After months of negotiations, Liberty Media Corp. finally added to its stable of operating assets, agreeing to purchase Comcast Corp.'s 57.5% interest in cable shopping channel QVC Inc. for $7.9 billion.
The deal will give Liberty full ownership of QVC — it already owns 42.5% — and the network's nearly $1 billion in annual cash flow.
The deal also comes as Liberty is one of five companies bidding for Vivendi Universal S.A.'s U.S. entertainment assets.
According to terms the companies announced last Thursday afternoon, Liberty would pay the purchase price in a combination of cash, a three-year unsecured note and by issuing Liberty common stock not to exceed 7.5% of shares outstanding, or about 218 million shares.
The deal is expected to close by the end of the year. At that point, Liberty would own 98% of the network. QVC management will own the remaining 2%.
The deal gives Liberty its second operating asset, to go along with Starz Encore Group. With distribution in 85 million homes, 2002 revenue of $4.4 billion and 2002 cash flow of $858 million, it's a powerful operating asset.
"Liberty Media has always followed a strategy of investing in businesses with creative, entrepreneurial and focused management teams," Liberty president Dob Bennett said in a statement. "QVC is no exception, and we are very pleased to welcome [QVC president] Doug Briggs, [QVC COO] Bill Costello and the entire QVC team to the Liberty Media family."
Liberty has had its eye on QVC for months — in March, it notified Comcast of its intention to exercise its exit rights from the partnership.
Per those exit rights, Comcast had the first chance to buy out Liberty's interest in the network.
If Comcast declined, Liberty could buy out Comcast's interest.
If neither partner wanted to buy QVC, the network would be put up for sale to a third party.
According to some MSO sources, Comcast president Brian Roberts was upset when Liberty exercised those exit rights in March.
"This has been a very difficult decision for Comcast," Roberts said in a statement last Thursday. "QVC is an exceptional and unique business, but we took a very disciplined financial approach to our evaluation.
"The cable business continues to be our core focus. With the opportunity to sell at an attractive valuation in excess of $14 billion, we have the flexibility to improve our already strong financial position and to invest for future growth. I believe this is a terrific outcome for both parties."
It is not clear just how much of the purchase price will be in cash. But Liberty has $5 billion in cash and another $10.4 billion in marketable securities.
UBS Warburg LLC cable debt and equity analyst Aryeh Bourkoff said that depending on the cash portion of the deal, it could substantially reduce Comcast's outstanding debt. He added that the sale of QVC — once a prized jewel in the Comcast stable — brings into question Comcast's other content holdings.
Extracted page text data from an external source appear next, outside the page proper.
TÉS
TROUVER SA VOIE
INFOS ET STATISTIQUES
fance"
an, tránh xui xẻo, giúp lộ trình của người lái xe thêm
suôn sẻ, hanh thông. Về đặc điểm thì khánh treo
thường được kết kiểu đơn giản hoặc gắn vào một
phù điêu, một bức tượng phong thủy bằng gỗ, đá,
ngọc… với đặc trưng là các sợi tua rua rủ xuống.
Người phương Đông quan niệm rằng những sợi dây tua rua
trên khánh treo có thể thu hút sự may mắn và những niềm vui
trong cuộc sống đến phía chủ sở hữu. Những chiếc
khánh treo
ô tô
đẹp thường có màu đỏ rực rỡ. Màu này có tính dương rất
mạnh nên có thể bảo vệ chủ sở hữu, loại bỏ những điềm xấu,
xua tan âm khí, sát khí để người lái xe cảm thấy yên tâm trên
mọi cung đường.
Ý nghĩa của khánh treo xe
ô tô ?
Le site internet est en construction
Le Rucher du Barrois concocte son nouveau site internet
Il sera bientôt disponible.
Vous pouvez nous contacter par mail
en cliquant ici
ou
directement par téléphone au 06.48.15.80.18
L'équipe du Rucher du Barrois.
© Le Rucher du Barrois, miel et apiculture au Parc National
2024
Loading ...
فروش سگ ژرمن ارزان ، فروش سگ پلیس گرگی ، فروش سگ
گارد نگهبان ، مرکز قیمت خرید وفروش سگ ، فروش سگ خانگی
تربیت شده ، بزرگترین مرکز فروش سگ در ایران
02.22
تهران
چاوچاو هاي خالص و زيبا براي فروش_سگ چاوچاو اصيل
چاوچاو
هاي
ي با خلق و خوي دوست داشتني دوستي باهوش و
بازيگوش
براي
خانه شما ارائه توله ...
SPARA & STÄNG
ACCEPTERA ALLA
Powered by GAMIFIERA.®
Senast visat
"This [the QVC sale] is consistent with the stated goal of Comcast to increase its financial flexibility in 2003," Bourkoff said. "This more than delivers the company per its goals.
"The question now becomes as Comcast becomes more of a pure play cable story, what the company's focus will be in terms of driving incremental growth as well as the ultimate strategy for the content business."
Bourkoff wasn't implying Comcast would sell other content businesses, such as its 50% interest in E! Entertainment Television, 91.3% of The Golf Channel, 100% of Outdoor Life Network, several regional sports networks, regional network CN8: The Comcast Network and a video-game network called G4.
"I think it means the company is trying to build more of a war chest to drive growth in the future, which we think could be focused on various content acquisition and/or a more aggressive foray into the voice business."
A source familiar with both Comcast and Liberty agreed, saying the Philadelphia-based MSO "always considered QVC as their commerce play, not a content play."
According to the source, Comcast approached Liberty a few weeks ago with a solution to what could have been a drawn-out process.
"They basically agreed that to continue on the path of the previous exit arrangement, it had uncertainty on time, uncertainty on outcome, it was even conceivable that they could keep the status quo," the source familiar with both companies said. "Comcast sat down with them and said 'Let's enter into a revised agreement, we'll sign a definitive purchase and sale,' have Liberty put a number on the table [valuing the entire network] and Comcast would decide whether it wanted to buy or sell."
According to the source, the number Liberty put on the table last Monday was $13.75 billion, or about 15 times 2002 cash flow.
The purchase comes just as Liberty was looking like a lead contender (among five bidders) to buy Vivendi Universal Entertainment, a group of cable channels, movie and television production studios and theme parks that could sell for as much as $15 billion. But Janco Partners cable analyst Matt Harrigan said it wouldn't be much of a stretch for Liberty to do both.
He said Liberty could take on a partner for VUE, in light of the QVC purchase, but noted that QVC is virtually debt free and threw off more than $800 million in cash flow last year.
"They [Liberty] could easily put $3 [billion] to $3.5 billion of debt on QVC," Harrigan said.